The Center for American Progress has released an issue brief highlighting the necessity for the administration to develop its strategy for the region, including for countering Iran’s activities. The issue brief calls for linking military and tactical moves to diplomatic approaches that reinforce a broader regional strategy aimed at conflict resolution and the preservation of the Middle East’s state system.
“The administration hasn’t developed a strategy for the Middle East, but it has proposed massive budget cuts that will impair its ability to implement any future strategy. It has no discernible policy on Syria, Iraq, or Yemen, but it has been quick to ramp up military action with potentially far-reaching consequences,” said Brian Katulis, CAP Senior Fellow and co-author of the report. “These moves, without the support of diplomacy and lacking any broad strategy, risk deepening America’s involvement in the Middle East without meaningfully advancing peace or stability.”
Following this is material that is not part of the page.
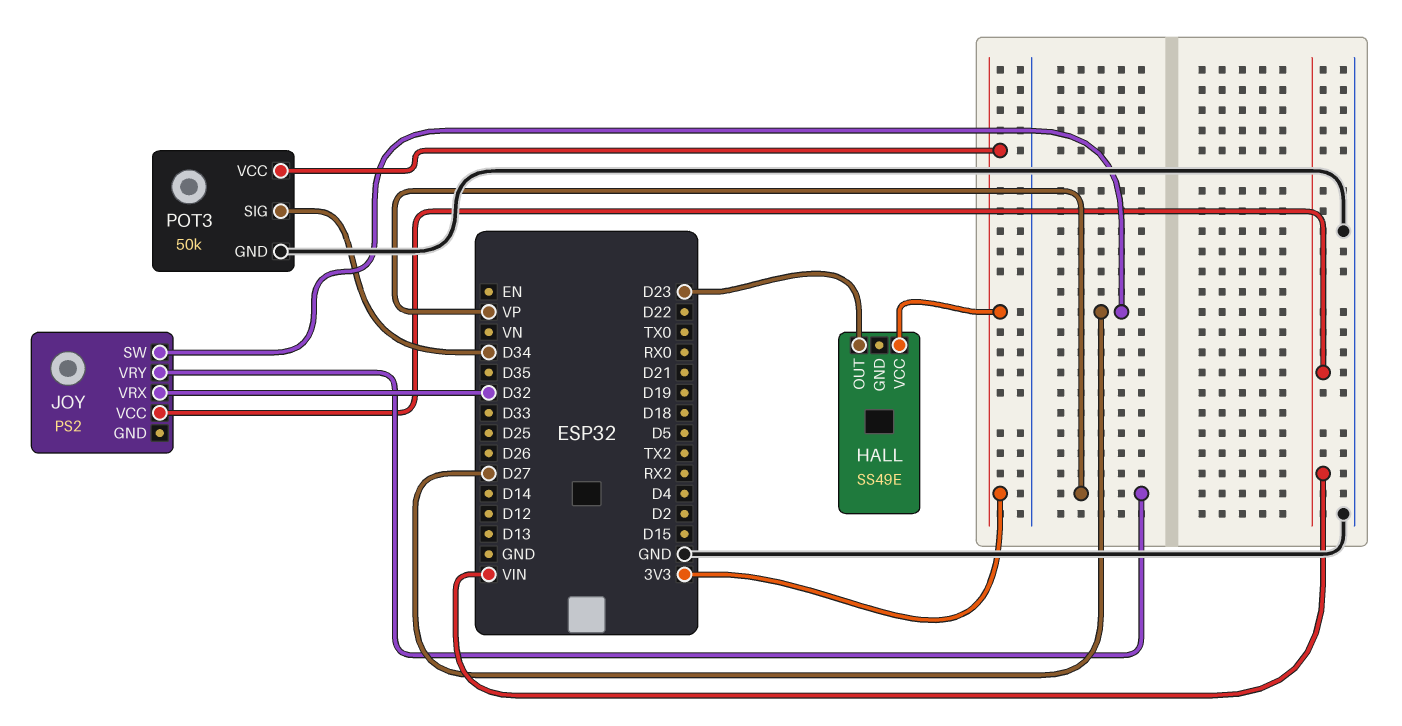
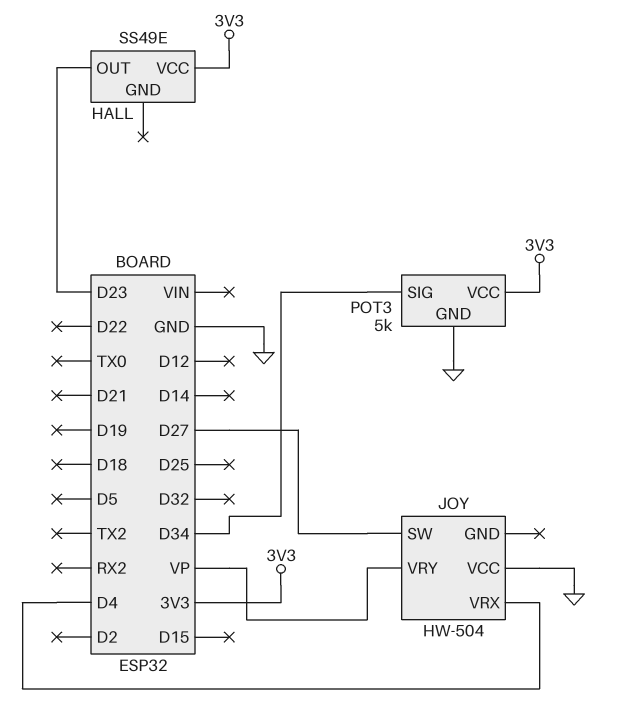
JOY: PS2 -> HW-504
JOY pin VCC: VIN -> GND
JOY pin VRX: D32 -> D4
POT3: 50k -> 5k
The strong-defense, smart-offense strategy proposed by the issue brief includes improving the defensive capabilities of American partners in the region, encouraging military cohesion and integration in the Gulf Cooperation Council, and pursuing a carefully targeted approach when addressing Iran’s regional activities. Tactical moves against Iran must balance the need for a strong deterrent with the desire to maintain the nuclear agreement. Overall, the administration must embed these policy shifts within a broad regional strategy that emphasizes partner capability, stability, and a robust state system.